* **WHAT THE TASK ASKS**
Copy out every one of the lines below word for word, leaving out the pictures.

== Segment start ==

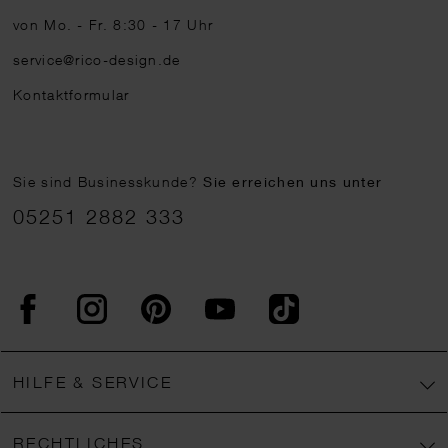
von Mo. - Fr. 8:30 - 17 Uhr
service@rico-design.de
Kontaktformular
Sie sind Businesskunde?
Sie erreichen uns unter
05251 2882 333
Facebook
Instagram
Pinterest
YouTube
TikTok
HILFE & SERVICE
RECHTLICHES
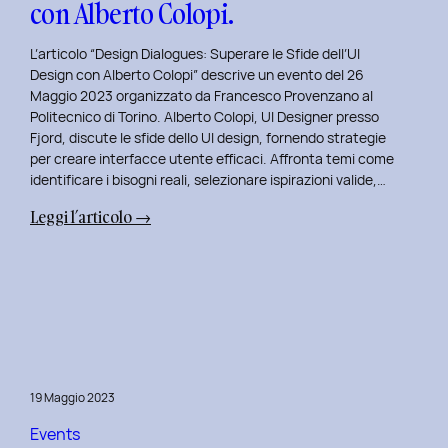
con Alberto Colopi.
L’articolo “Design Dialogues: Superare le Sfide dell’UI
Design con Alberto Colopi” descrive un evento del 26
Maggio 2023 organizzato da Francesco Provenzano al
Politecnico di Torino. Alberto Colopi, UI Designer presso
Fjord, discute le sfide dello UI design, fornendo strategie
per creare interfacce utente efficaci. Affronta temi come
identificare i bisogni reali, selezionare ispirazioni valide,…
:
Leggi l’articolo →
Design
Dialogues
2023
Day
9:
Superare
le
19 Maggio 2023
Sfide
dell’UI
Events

== Segment end ==

* **EXERCISE RESULT**
von Mo. - Fr. 8:30 - 17 Uhr
service@rico-design.de
Kontaktformular
Sie sind Businesskunde?
Sie erreichen uns unter
05251 2882 333
Facebook
Instagram
Pinterest
YouTube
TikTok
HILFE & SERVICE
RECHTLICHES
con Alberto Colopi.
L’articolo “Design Dialogues: Superare le Sfide dell’UI
Design con Alberto Colopi” descrive un evento del 26
Maggio 2023 organizzato da Francesco Provenzano al
Politecnico di Torino. Alberto Colopi, UI Designer presso
Fjord, discute le sfide dello UI design, fornendo strategie
per creare interfacce utente efficaci. Affronta temi come
identificare i bisogni reali, selezionare ispirazioni valide,…
:
Leggi l’articolo →
Design
Dialogues
2023
Day
9:
Superare
le
19 Maggio 2023
Sfide
dell’UI
Events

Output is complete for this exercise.